Just when they are forming a sense of self, show business children are bombarded with the idea that they are commodities with values defined by strangers. If they succeed, they become cash cows for their families, which perverts their relationships with those they trust. Their parents invariably will tell you that they are only letting their offspring prance and shimmy because they want to. It’s their dream!
Well, some kids crave heroin, too.
It’s too easy to draw a distinction between classier gigs and tatty reality TV as if a 7-year-old coached to mug for the camera has any idea of the difference. But reality programming was a precursor to the ubiquitous prostitutions of social media, opening the gates of hell to more fragile people. Among them were the Duggar children, who couldn’t have possibly known what they were getting into.
In a small way, I helped burnish the legend now being dissected in the Amazon docuseries Shiny Happy People: Duggar Family Secrets. What is covered in the show won’t be revelatory to those who worked on a slew of stories about Jim Bob and Michelle Duggar and their enormous family. The Duggars were stars of the TLC show 19 Kids and Counting and before that, specials showcasing a few of Michelle’s many births. They were a gold mine for their network and the tabloids. That changed in 2015, when the eldest Duggar child, Josh, was accused of molesting four of his sisters and another child when he was 15.
The Duggars’ show was abruptly canceled. Josh is now serving 12 ½ years in prison on separate charges of possessing and receiving child pornography. The whole affair ought to unsettle those of us who churned out Duggar content. At the brand I worked for, the journalists who handled those stories were sharp and compassionate. They didn’t know about Josh’s crimes, but they did raise concerns about the family in the TLC show’s heyday. They wove critical notes into their reporting and explained the fringe fundamentalist sect the clan was part of. We were yoked to a giant promotional machine that exalted the family just the same.
The sweatshop workers at the heart of that enterprise were kids. Even if we were creeped out by Jim Bob, a small-time Republican politician and used car salesman from Tontitown, Ark., the children were fresh-faced and charming, innocents from a Laura Ingalls Wilder story plopped into the modern world. The offspring, especially the Duggar daughters, had star quality.
Jim Bob knew that, too. Shiny Happy People relies heavily on interviews with Jill Duggar Dillard, now 32, who has a lot to say about how badly she was used. Dillard claims the patriarch pushed his naïve offspring into exploitive contracts that would keep them filming in perpetuity, for a pittance. The molestation accusations against Josh Duggar surfaced years before the family became reality stars, but were covered up.
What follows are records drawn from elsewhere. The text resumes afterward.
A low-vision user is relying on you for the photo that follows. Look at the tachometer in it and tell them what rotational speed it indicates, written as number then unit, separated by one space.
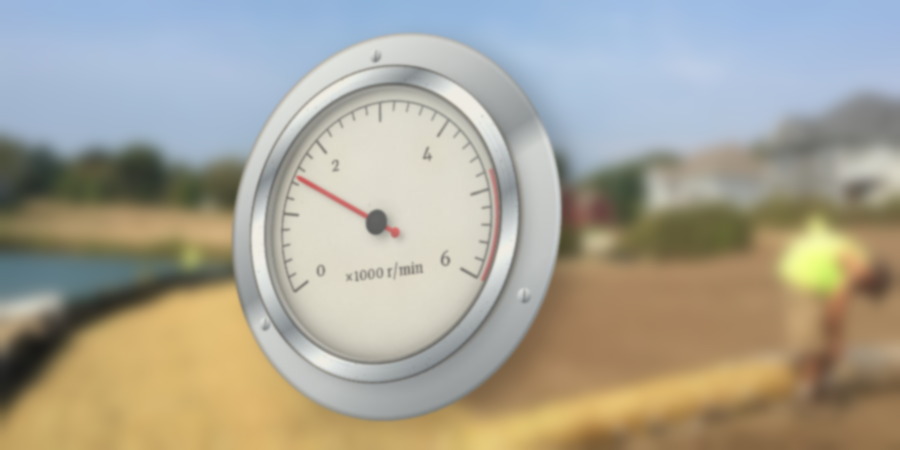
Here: 1500 rpm
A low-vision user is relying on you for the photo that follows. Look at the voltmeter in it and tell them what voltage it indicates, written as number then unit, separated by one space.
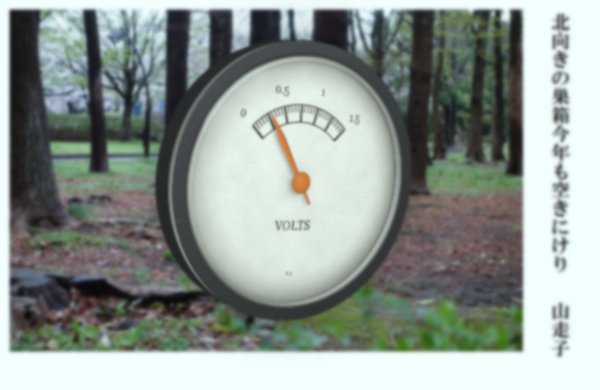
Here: 0.25 V
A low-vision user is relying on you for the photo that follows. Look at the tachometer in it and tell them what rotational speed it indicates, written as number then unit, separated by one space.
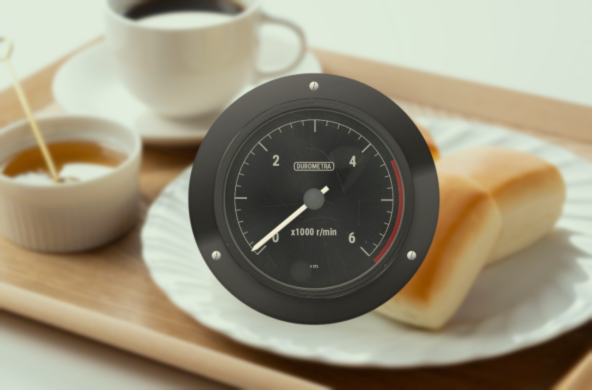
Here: 100 rpm
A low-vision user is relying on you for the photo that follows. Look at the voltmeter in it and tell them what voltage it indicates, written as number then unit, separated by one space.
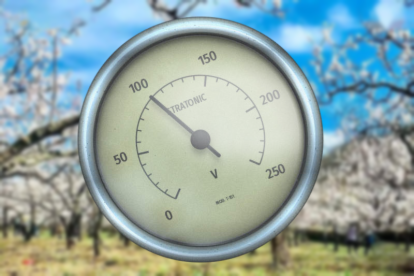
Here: 100 V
When they were interviewed by Megyn Kelly in 2015, Jill and her sister Jessa downplayed the abuse charges to oblige their parents. “We knew we really needed to do it for our family,” she says now. Her sister, Jinger Duggar Vuolo, has also spoken out about escaping a “cult-like” environment.
The thrust of Shiny Happy People is that the Duggars were hucksters for the Institute for Basic Life Principles, a fundamentalist organization riven by its own sexual abuse allegations. The IBLP, and the associated Quiverfull doctrine which rejects all forms of birth control and family planning, are somewhere out beyond Pluto in relation to mainstream Christian belief. The group is obsessed with female obedience to male authority, which uncorks all sorts of medieval nastiness. The reality the Duggar daughters lived in was closer to The Handmaid’s Tale than Little House on the Prairie.
Which was there for anyone to Google. That didn’t stop executives from green-lighting 19 Kids and Counting and a sequel, Counting On, which starred Jill, who says she remained under her father’s thumb even after she was a married adult. She claims moments such as the birth of her first child were filmed without her understanding what she was agreeing to and with little compensation. “We were taken advantage of,” she says in the doc.
That’s a time-honored show business tradition. However bizarre the Duggars’ subculture was, they turned it into a gimmick — and rode it to the big time. For all that talk of family values, their kids paid the price. Now they are irrevocably cast in a horror show. “You’re out there, your story’s out there,” Jill Duggar says in the documentary. “I’d rather have some say in what that looks like.”
But of course you never really do. Once the camera rolls, life becomes a group project over which you have little control. And part of the soul goes, too.